Dataset entries
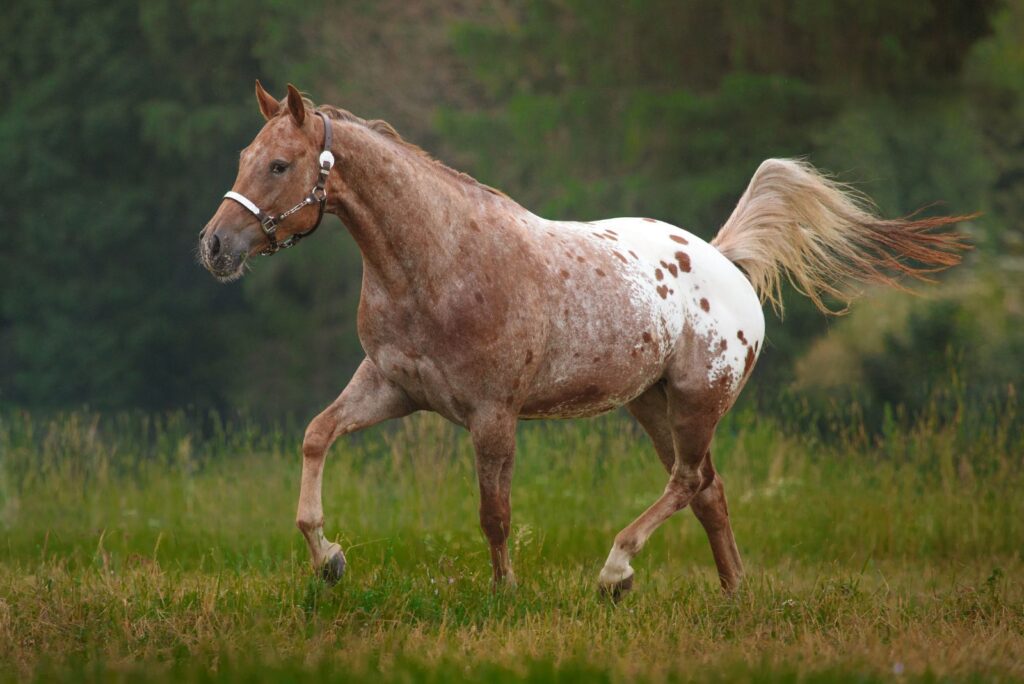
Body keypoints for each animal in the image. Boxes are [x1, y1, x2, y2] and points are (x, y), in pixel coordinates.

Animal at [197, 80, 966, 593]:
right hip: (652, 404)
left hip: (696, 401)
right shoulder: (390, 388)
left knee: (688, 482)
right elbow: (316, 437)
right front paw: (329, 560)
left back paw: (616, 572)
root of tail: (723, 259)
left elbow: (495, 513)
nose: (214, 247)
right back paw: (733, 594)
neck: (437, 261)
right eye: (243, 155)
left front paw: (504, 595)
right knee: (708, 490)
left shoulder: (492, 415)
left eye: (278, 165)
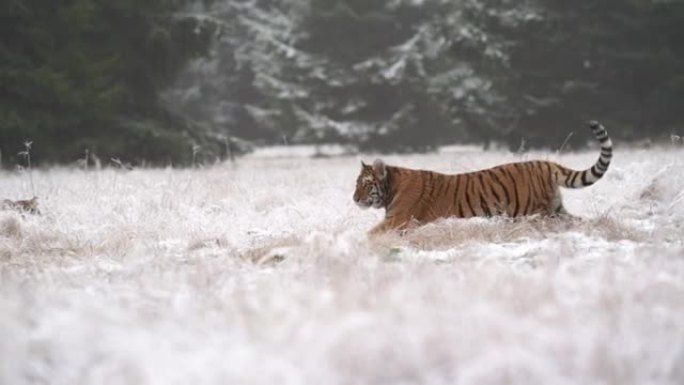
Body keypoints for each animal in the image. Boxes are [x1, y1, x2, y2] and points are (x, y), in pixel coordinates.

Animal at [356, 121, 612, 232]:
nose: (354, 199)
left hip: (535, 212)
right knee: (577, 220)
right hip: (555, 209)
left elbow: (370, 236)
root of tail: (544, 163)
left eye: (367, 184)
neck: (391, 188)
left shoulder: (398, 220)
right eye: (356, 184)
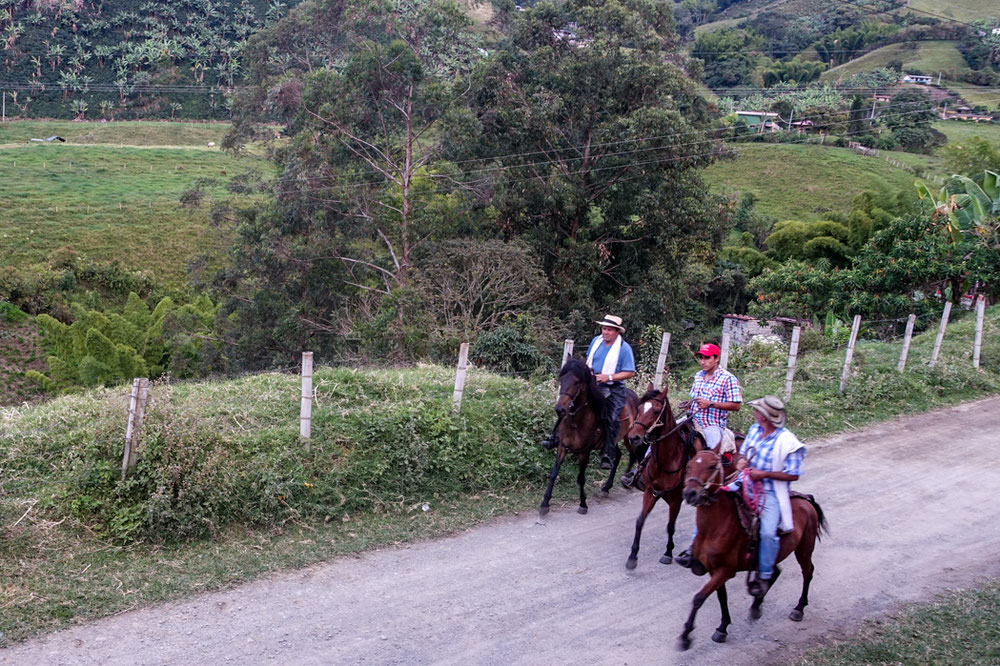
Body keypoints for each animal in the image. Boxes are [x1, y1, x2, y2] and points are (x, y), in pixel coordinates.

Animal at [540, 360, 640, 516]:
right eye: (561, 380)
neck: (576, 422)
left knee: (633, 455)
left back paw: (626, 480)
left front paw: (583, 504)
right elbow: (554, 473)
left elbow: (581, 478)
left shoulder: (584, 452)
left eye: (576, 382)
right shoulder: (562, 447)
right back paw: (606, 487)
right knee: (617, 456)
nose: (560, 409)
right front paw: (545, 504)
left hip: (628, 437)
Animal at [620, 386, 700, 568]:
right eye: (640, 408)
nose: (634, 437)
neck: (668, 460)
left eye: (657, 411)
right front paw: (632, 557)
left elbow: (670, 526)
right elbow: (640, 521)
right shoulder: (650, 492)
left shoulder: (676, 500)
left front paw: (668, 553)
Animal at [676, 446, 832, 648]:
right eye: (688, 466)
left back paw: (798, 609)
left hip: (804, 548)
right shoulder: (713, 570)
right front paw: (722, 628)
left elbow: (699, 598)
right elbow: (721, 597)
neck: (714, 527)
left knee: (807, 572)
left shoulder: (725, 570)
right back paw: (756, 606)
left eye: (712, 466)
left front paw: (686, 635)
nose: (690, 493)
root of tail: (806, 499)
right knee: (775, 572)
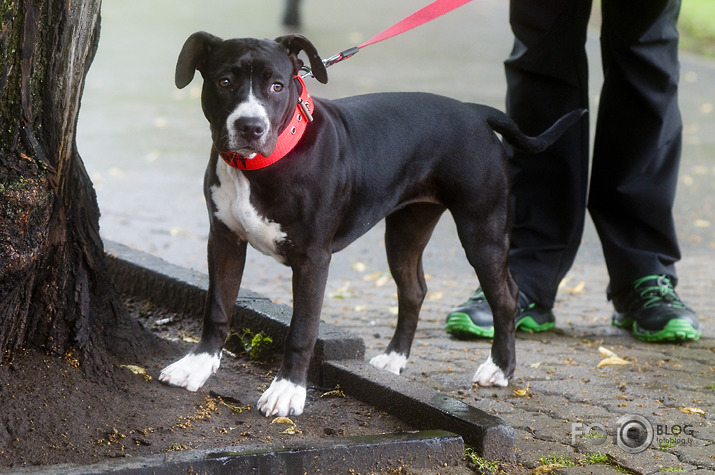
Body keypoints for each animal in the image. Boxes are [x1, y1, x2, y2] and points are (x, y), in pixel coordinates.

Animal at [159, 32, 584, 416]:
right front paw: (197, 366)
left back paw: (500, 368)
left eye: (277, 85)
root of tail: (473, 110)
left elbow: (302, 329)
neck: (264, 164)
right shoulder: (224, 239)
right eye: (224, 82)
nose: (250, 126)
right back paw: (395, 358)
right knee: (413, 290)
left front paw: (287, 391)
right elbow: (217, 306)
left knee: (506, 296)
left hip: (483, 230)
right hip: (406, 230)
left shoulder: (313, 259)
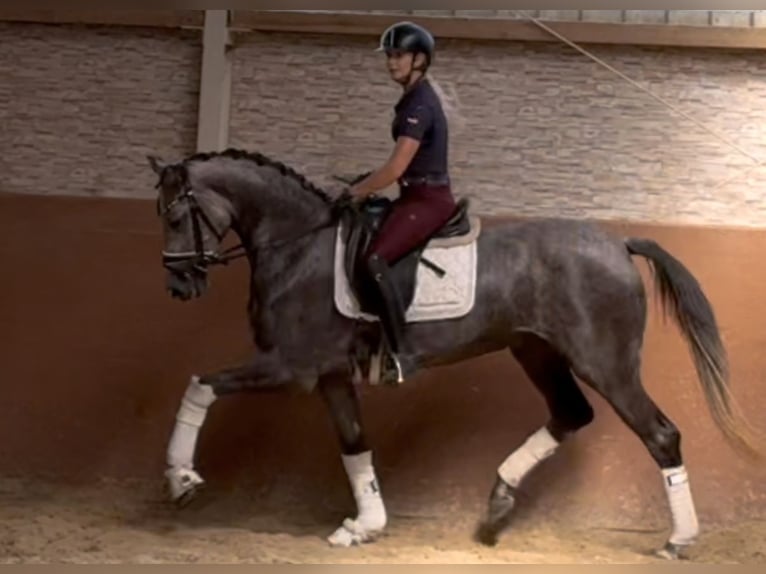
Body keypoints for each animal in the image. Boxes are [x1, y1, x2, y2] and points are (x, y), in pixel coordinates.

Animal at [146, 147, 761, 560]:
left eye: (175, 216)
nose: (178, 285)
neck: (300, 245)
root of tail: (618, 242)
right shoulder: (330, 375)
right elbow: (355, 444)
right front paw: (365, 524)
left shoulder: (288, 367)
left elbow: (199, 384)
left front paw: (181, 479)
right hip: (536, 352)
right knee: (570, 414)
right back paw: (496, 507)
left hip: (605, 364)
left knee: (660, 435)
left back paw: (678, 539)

WHAT YOU ARE ASKED TO DO:
From the line containing "right knee: (708, 490)" through the line containing "left shoulder: (676, 500)", copy every line above exactly, without pictures.

TASK OUTPUT:
right knee: (708, 490)
left shoulder: (492, 415)
left eye: (278, 165)
Body keypoints for each animal in the image. Boxes are [x1, y1, x2, y2] and points are (x, y), in pixel coordinates.

Animal at [356, 121, 612, 232]:
nose: (354, 199)
left hip: (535, 212)
right knee: (577, 220)
right hip: (555, 209)
left elbow: (370, 236)
root of tail: (544, 163)
left eye: (367, 184)
neck: (391, 188)
left shoulder: (398, 220)
right eye: (356, 184)
Body keypoints for each animal in the image. Boxes are [x1, y1, x2, y2] and points are (x, y), in pixel coordinates.

Animal at [540, 360, 640, 516]:
right eye: (561, 380)
neck: (576, 422)
left knee: (633, 455)
left back paw: (626, 480)
left front paw: (583, 504)
right elbow: (554, 473)
left elbow: (581, 478)
left shoulder: (584, 452)
left eye: (576, 382)
right shoulder: (562, 447)
right back paw: (606, 487)
right knee: (617, 456)
nose: (560, 409)
right front paw: (545, 504)
left hip: (628, 437)
Animal at [620, 386, 700, 568]:
right eye: (640, 408)
nose: (634, 437)
neck: (668, 460)
left eye: (657, 411)
right front paw: (632, 557)
left elbow: (670, 526)
right elbow: (640, 521)
right shoulder: (650, 492)
left shoulder: (676, 500)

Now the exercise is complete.